Les pouvoirs publics, en lien avec les gestionnaires de réseaux, se sont préparés à des situations les plus difficiles où la seule baisse de consommation ne serait pas suffisante. Un dispositif d’interruptibilité est prévu. Comment ce dernier fonctionnera-t-il ?

En effet, dans cette hypothèse, les gestionnaires de réseau pourraient être amenés à avoir recours à différentes mesures, à commencer par des mesures dites d’interruptibilité mais uniquement auprès des consommateurs industriels.

L’interruptibilité « secondaire » : depuis 2021, les clients industriels ayant une souscription de capacité d’acheminement ferme de plus de 40 MWh/j peuvent s’engager volontairement à réduire tout ou partie de leur consommation sous 24h à la demande de leur gestionnaire de réseau en contrepartie d’une exemption du terme de compensation stockage. 29 contrats ont été signés en 2022 par des clients de GRTgaz représentant un volume total de 15,8 GWh/j. 

L’interruptibilité « Garantie » : les consommateurs raccordés aux réseaux de transport et de distribution consommant plus de 20 MWh/jour pourront s’engager à réduire leur consommation contre une rémunération avec un préavis de la veille pour le lendemain. Des appels d’offre pilotés par les GRT doivent être lancés à l’automne 2022 pour que ces nouvelles capacités interruptibles soient disponibles en début d’année 2023.​ Le volume maximal à contractualiser par GRTgaz devrait être de 144 GWh/j.

En cas de crise majeure d’approvisionnement, les gestionnaires de réseaux pourraient également être contraints de déclencher des délestages pour sauvegarder l’alimentation des clients protégés (hôpitaux, bâtiments scolaires, installations militaires…) et des particuliers. Cette mesure n’interviendrait qu’en dernier recours.

Enfin, la solidarité européenne via les interconnexions sera au cœur de notre sécurité d’approvisionnement cet hiver. Quels sont vos échanges avec les gestionnaires de réseaux voisins ?

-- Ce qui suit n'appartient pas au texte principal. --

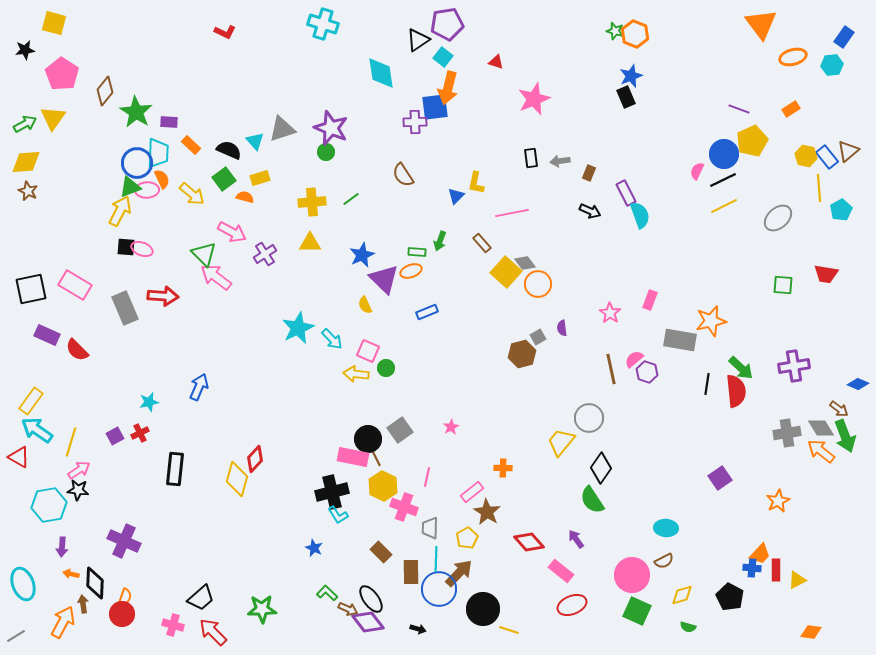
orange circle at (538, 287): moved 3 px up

D’une manière générale, GRTgaz travaille en confiance avec les TSO’s voisins avec qui nous entretenons des relations de longue date. Je veux souligner aussi l’excellent travail réalisé par l’ENTSOG en matière de coordination et de vision prospective à l’échelle européenne.

Sous l’effet des événements géopolitiques, la solidarité européenne s’adapte et prend une nouvelle dimension. Depuis la France, en plus des volumes que nous transportons traditionnellement vers l’Italie (via la Suisse), les transits se sont développés ces derniers mois vers la Belgique et vers l’Allemagne (via la Belgique). En entrée, la France compte aussi sur l’Espagne qui vient d’augmenter d'environ un cinquième la capacité de livraison vers la France et qui nous a déjà envoyé du gaz au printemps en saturant l’interconnexion existante.

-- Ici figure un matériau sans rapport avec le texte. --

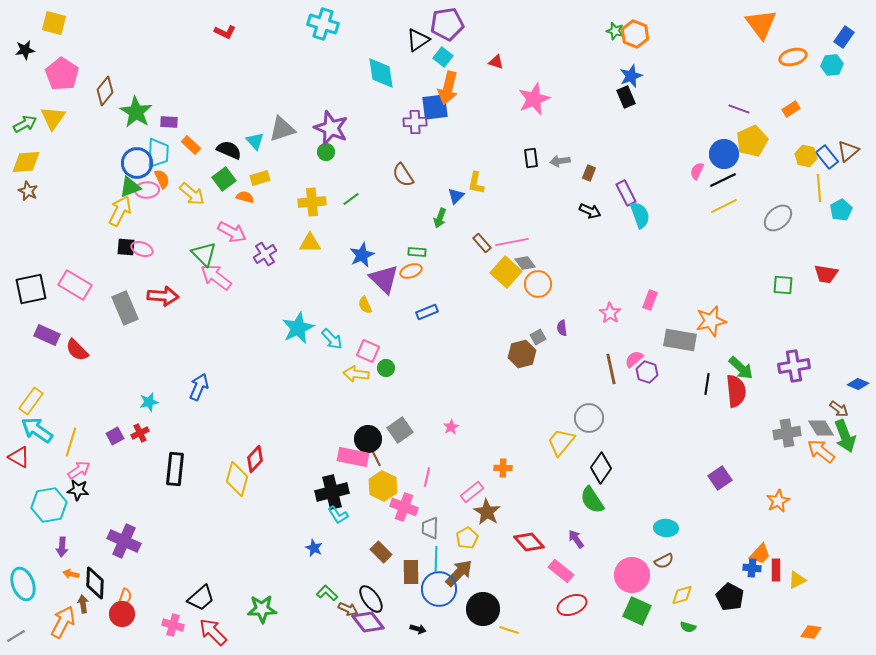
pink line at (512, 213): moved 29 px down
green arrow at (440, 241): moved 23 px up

Cet été, les chefs d’Etat et de gouvernement français et allemand ont annoncé leur volonté de mettre en place des mesures de solidarité réciproques concernant la sécurité d’approvisionnement électrique et gazière. GRTgaz s’est mobilisé fortement pour rendre possible techniquement l’inversement du sens de fonctionnement de l’interconnexion gazière entre nos deux pays et proposer des règles de commercialisation. La CRE les a validés et fixés le tarif de la capacité physique de sortie au point d’interconnexion Obergailbach. Ainsi, depuis le 13 octobre 2022, la France exporte du gaz vers l’Allemagne, c’est une première historique.